## PROBLEM DESCRIPTION
Look through the lines below for the word "Markets", and copy every line that has it.

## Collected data
○ ○ ○
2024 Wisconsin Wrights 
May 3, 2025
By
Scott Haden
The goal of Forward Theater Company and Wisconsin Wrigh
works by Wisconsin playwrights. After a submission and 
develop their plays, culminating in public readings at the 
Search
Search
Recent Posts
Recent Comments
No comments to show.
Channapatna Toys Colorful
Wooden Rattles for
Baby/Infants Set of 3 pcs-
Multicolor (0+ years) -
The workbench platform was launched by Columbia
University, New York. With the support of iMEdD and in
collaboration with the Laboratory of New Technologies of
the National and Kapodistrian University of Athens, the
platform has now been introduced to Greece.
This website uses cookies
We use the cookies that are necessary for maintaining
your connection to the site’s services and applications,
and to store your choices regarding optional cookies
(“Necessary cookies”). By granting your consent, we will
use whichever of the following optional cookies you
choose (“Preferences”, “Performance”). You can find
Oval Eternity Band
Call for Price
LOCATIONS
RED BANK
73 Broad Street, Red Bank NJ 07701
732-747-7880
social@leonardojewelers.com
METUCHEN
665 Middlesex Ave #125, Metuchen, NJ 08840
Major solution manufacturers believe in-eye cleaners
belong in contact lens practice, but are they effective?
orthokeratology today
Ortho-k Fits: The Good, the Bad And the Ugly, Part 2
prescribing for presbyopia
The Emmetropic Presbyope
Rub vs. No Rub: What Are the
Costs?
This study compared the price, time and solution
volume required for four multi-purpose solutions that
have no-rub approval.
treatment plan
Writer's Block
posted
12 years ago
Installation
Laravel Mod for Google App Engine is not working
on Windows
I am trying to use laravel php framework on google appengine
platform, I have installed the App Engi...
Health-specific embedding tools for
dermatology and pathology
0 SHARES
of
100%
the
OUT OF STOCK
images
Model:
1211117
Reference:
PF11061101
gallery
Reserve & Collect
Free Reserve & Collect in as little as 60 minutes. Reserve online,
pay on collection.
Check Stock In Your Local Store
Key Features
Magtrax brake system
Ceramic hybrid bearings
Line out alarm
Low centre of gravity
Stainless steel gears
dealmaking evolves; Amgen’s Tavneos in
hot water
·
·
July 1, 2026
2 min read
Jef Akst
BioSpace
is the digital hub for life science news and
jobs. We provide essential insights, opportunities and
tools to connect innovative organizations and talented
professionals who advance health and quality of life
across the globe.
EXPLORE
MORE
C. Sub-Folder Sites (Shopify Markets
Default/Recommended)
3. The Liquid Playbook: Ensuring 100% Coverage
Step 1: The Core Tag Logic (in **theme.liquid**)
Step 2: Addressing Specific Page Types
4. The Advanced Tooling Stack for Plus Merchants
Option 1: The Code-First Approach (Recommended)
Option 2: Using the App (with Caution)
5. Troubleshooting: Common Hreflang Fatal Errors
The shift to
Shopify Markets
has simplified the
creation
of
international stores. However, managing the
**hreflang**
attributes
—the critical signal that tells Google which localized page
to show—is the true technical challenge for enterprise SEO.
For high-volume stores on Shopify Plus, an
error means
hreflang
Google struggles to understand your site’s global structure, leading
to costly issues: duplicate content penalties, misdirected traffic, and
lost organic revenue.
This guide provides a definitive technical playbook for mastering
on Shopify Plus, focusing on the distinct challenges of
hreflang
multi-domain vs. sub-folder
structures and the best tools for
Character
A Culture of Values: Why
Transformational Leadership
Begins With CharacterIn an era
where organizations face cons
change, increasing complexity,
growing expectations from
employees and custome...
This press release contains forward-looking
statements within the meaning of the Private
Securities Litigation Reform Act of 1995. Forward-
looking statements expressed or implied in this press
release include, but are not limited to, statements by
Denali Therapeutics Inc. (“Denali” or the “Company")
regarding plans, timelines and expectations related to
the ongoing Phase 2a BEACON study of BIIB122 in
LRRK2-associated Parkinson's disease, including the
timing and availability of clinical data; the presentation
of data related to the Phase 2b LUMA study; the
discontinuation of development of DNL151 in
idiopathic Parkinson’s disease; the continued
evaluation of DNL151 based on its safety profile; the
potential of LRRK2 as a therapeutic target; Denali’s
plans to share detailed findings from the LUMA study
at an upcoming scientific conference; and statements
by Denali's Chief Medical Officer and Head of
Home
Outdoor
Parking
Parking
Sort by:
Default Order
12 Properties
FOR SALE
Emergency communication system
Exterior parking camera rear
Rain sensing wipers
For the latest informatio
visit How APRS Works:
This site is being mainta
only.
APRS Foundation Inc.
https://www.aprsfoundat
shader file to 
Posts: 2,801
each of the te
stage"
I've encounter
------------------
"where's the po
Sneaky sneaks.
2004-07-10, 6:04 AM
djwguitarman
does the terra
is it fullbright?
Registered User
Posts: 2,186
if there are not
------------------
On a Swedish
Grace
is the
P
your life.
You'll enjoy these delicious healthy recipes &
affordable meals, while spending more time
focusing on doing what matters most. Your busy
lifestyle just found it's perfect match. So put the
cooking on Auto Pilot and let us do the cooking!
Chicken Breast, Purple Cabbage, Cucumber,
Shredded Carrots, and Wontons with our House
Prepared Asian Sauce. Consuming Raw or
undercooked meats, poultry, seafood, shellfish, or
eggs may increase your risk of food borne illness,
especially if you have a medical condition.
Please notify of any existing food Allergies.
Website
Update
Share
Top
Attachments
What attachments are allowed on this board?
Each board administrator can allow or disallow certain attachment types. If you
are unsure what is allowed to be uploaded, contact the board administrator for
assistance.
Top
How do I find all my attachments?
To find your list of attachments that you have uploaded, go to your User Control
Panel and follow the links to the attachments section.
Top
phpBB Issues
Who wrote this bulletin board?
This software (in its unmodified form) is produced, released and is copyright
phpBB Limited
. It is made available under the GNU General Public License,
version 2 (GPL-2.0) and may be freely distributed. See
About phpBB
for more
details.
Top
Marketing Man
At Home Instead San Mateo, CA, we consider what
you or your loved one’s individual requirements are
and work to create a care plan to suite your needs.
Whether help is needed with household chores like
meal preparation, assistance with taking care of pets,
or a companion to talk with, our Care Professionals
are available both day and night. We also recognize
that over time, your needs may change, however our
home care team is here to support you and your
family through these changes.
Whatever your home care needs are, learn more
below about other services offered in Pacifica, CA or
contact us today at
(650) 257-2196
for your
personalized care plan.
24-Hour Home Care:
○ ○ ○
## SOLUTION FOR THIS PROBLEM
C. Sub-Folder Sites (Shopify Markets
Shopify Markets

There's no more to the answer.